Questions.
1) Recopiez à l'identique les lignes des données d'entrée : commencez à celle qui contient « Based on the » et arrêtez-vous après celle qui contient « Answer: facing to the right of the viewer ».
2) Prolongez, s'il vous plaît, le texte fourni sur le deuil du prince Louis après la mort de son frère, à la suite de sa dernière phrase.

En rentrant à Arenenberg, il éprouve une vive émotion : la vue des portraits de Napoléon, de son cheval, de sa montre, envoyée par son père, le fait beaucoup pleurer ; il a toujours sous les yeux les traits de ce frère chéri, comme son souvenir dans le cœur. (Lettre du 22 août.) Mais cette mort imprévue laisse à régler des questions d'intérêt matériel. A une lettre de son père sur ce sujet, qui lui répugne, le prince Louis n'a fait nulle réponse. Le roi en exigeant une, il lui écrit : Hélas ! puisqu'il faut s'occuper d'un sujet aussi triste que l'héritage de mon pauvre frère, je vous' dirai que je trouve très bien ce que vous avez fait, que naturellement notre premier soin doit être de remplir ses intentions, en payant tout ce qu'il avait commandé ; et, quant à moi, je ne tiens nullement à de l'argent qui me vient d'une source aussi malheureuse. Ce à quoi je tiens, c'est à tout ce qui lui appartenait. Si vous voulez m'envoyer tout ce que vous ne voudrez pas conserver comme souvenir de lui, vous me ferez plaisir. (Lettre du 31 août 1831.)

A sa belle-sœur, la princesse Charlotte, il avait écrit, deux jours auparavant : J'ai perdu l'être que j'aimais le mieux sur cette terre. Depuis qu'il n'est plus, il faut que je me force pour n'être pas indifférent à tout. Je n'éprouvais pas un désir, je ne formais pas un projet sans que mon frère entrât pour moitié dans toutes mes idées... Qui pourrait remplacer pour lui ce confident, cet unique ami ? Pour la Première fois il songe au mariage et s'en ouvre à son père. J'ai tellement besoin d'affection que si je trouvais une femme qui me plût et qui convint à ma famille je ne balancerais pas à l'épouser. Ainsi, mon cher papa, donnez-moi là-dessus vos conseils. (Lettre du 15 décembre 1831.)

Données d'entrée.
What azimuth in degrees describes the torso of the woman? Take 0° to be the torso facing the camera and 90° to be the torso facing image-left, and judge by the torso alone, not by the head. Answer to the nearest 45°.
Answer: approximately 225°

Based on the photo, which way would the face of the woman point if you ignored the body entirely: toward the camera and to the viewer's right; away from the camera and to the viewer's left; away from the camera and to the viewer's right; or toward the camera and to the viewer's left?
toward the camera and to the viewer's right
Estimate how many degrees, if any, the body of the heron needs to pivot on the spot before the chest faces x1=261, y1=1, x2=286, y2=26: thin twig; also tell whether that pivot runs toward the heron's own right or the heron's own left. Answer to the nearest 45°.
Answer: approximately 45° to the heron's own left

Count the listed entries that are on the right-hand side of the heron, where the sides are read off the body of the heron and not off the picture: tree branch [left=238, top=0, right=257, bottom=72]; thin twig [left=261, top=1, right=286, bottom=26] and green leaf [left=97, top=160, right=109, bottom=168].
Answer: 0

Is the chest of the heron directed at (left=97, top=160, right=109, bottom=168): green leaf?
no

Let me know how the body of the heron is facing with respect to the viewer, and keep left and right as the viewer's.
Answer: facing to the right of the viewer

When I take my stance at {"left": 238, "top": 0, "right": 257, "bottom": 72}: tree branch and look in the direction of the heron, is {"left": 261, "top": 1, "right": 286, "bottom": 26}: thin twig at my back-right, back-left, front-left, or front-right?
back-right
--
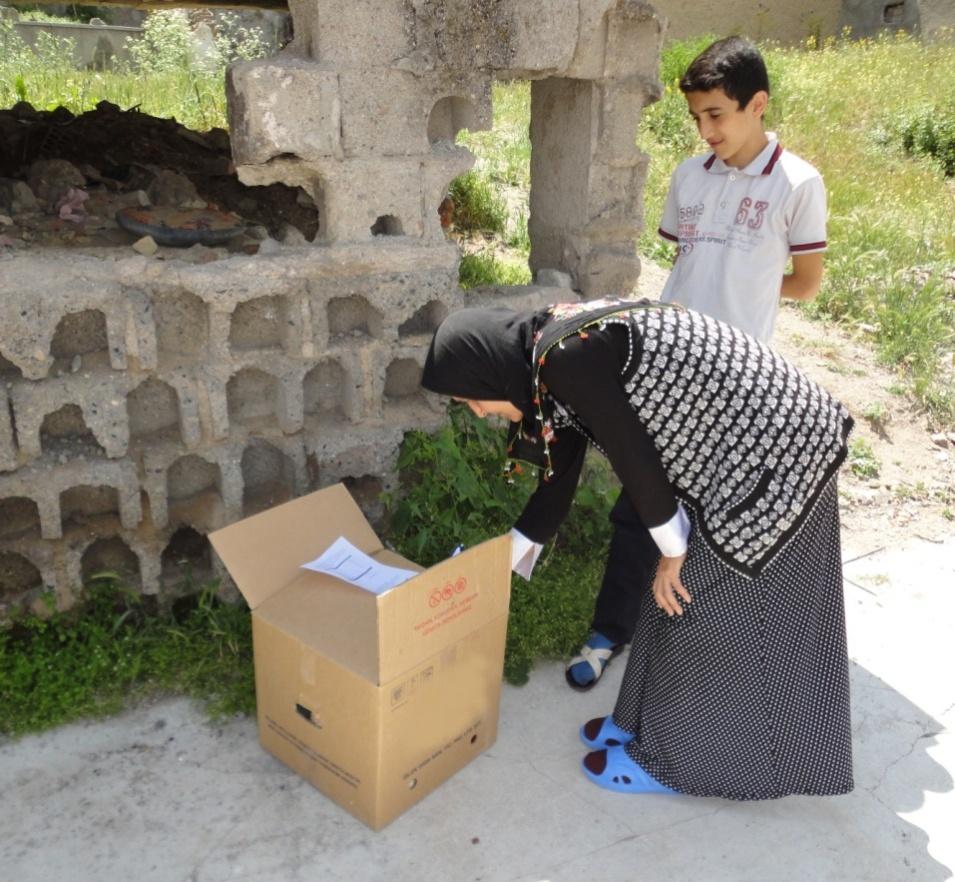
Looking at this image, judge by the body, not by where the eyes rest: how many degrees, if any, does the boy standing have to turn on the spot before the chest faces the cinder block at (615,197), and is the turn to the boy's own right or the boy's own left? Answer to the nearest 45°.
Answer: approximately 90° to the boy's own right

Réponses de l'activité.
1)
Based on the photo, which way would the face of the woman point if you ignored the body entirely: toward the camera and to the viewer's right; away from the camera and to the viewer's left; away from the camera and to the viewer's right; or toward the camera and to the viewer's left?
toward the camera and to the viewer's right
Estimate how many degrees, if any, the body of the heron needs to pivot on the spot before the chest faces x1=261, y1=1, x2=286, y2=26: thin twig; also tell whether that pivot runs toward the heron's own right or the heron's own left. Answer to the nearest 45°.
Answer: approximately 45° to the heron's own left

Count the listed entries that are on the right-hand side of the heron, where the sides are read off the body of the heron and not off the picture: tree branch [left=238, top=0, right=257, bottom=72]; thin twig [left=261, top=1, right=286, bottom=26] and green leaf [left=97, top=160, right=109, bottom=168].
Answer: 0

Is the chest of the heron directed at (left=97, top=160, right=109, bottom=168): green leaf?
no

Let me know how the body of the heron is facing with respect to the viewer, and keep left and right as the viewer's.
Answer: facing to the right of the viewer

2)
Quels furent ces conseils ? Nous ne le savons pas positivement, n'ayant pas retrouvé la lettre qui devait les contenir : nous pouvons toutefois le deviner, par la recommandation que, consulté de nouveau sur ce sujet par son fils, il devait lui adresser, quelques années plus tard, de faire uniquement un mariage de raison : Tu me consoles en disant que tu n'es pas amoureux. C'est une chose essentielle pour bien choisir quand on veut se marier, c'est-à-dire pour éviter les malheurs trop communs dans cet état. Tu vois, d'après ce qui se passe, que nous sommes pauvres malgré cc qu'a publié la fausse renommée...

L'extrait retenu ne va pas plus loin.